§ Задания
[a] Соответствуют ли тексту об Урбанском ниже утверждения (i), (ii) и (iii)? На каждое ответьте «да» или «нет» и дословно приведите решающие слова текста.
(i) Урбанский знал Маяковского наизусть.
(ii) Во время прогулки по вечерней Москве было сухо и тихо.
(iii) На улице Горького Урбанского никто не узнавал.
[b] По каким приметам, согласно тексту об Урбанском ниже, его узнавали на улице?
[c] Допишите продолжение текста об Урбанском ниже, начиная сразу после его последнего предложения.

§ Предложенный текст

——————

Я знал, как он защищает меня без меня, хорошие говорит слова. Разумеется, я был благодарен ему. Но не это было главным. Я видел и понимал его одержимость, его боль и тревогу, — он не мог не чувствовать этого. Я ощущал его внимание, он — мое. И я думал: старик, который учится, — не старик. Человек, у которого на плечах хозяйство, держится до конца. Кто ведет за руку другого, тот мало думает о себе. Кто не перестает играть — тот ребенок.
Мы шли как-то по улице Маяковского и говорили о Маяковском — Урбанский часто говорил о нем, любил его преданно, знал наизусть, и редко кто так читал, например, «Про это» или «Облако в штанах», как Урбанский. Мы шли по вечерней Москве, было мокро и ветрено, люди спешили, но все-таки улица Горького узнавала Урбанского — всюду его всегда узнавали, высокого и размашистого, узнавали по знакомой всем улыбке, по походке, немного косолапой, по голосу и той его особой стати и повадке, которая отличает людей красивых, феноменально здоровых и добрых. Бывают люди, которые никогда не сливаются с толпой, не исчезают среди других лиц. Дело не только в популярности — дело в обаянии, в масштабе личности, в индивидуальности.

——————

§ Исходные данные

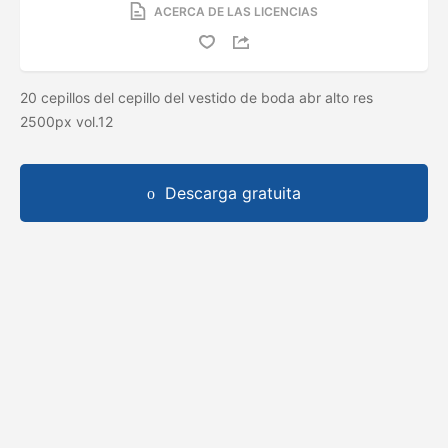
ACERCA DE LAS LICENCIAS
20 cepillos del cepillo del vestido de boda abr alto res
2500px vol.12
Descarga gratuita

——————

§ Ответы к заданиям
[a]
(i) Да: «любил его преданно, знал наизусть».
(ii) Нет: «было мокро и ветрено».
(iii) Нет: «все-таки улица Горького узнавала Урбанского».

[b] По знакомой всем улыбке, по немного косолапой походке, по голосу и по особой стати и повадке.

[c]
Надо сказать, ему всегда нравилось, что его узнают и на него смотрят. Такая реакция, как известно, у одних вызывает скованность или чванство, заставляет стушевываться и мельтешить, другим же дает вдохновение и легкость — человек открывается и словно летит, живой и естественный, окрыленный общим вниманием. И человек остается живым, остается самим собой, спасительное чувство юмора не оставляет его. Я вспоминаю, как однажды в Баку мы стучались в магазин, только что закончивший торговлю. Женя остановился возле стекла так, чтобы изнутри его разглядели и узнали. Но кассирша, которая торопливо считала деньги, взглянув раз, другой, махнула рукой: мол, отвяжитесь. Тогда Женя пробасил почти обиженно: «В кино надо ходить, милая». И в этой шутливой фразе, в маленьком этом эпизоде для меня, например, содержится все веселое и талантливое отношение Урбанского к своей славе.
Но я хочу вернуться к тому памятному разговору о Маяковском. С каким азартом Урбанский говорил о том, как Маяковский ходил вот по этой же улице, постукивая пижонской тростью, мимо Тверского, мимо «Известий», ходил когда веселый, когда угрюмый, играл в бильярд в доме Герцена, где теперь Литинститут, покупал на лотках папиросы, слушал в ресторане за столиком чужие стихи и читал свои, и, может быть, «стрелял» трешку до завтрашнего гонорара, и торопился к началу репетиции к Мейерхольду — соскакивал вот здесь, у памятника Пушкину, на ходу с трамвая или наскоро расплачивался с извозчиком, давая ему гривенник на чай, как сегодня мы даем тот же гривенник таксисту… Ему нужен был весь Маяковский, со всей его жизнью, со стихами и славой, с его счастьем и трагедией.
Нетрудно понять причину его привязанности к поэту: быть может, не отдавая себе отчета, лишь чувствуя, Урбанский находил в личности Маяковского родственное себе, потому что был тоже человеком обостренной честности и искренности, был сильным и слабым одновременно, большим и незащищенным. Был как будто огромным, уверенным, удалым, а в сущности, если сказать банально, — ребенком с детской доверчивостью к миру и людям, с детской открытостью, с детской ранимостью и неумением обороняться.
Я не буду говорить об актерском таланте Урбанского, об этом скажут или сказали другие, — мне он дорог своим человеческим талантом, талантом доброты.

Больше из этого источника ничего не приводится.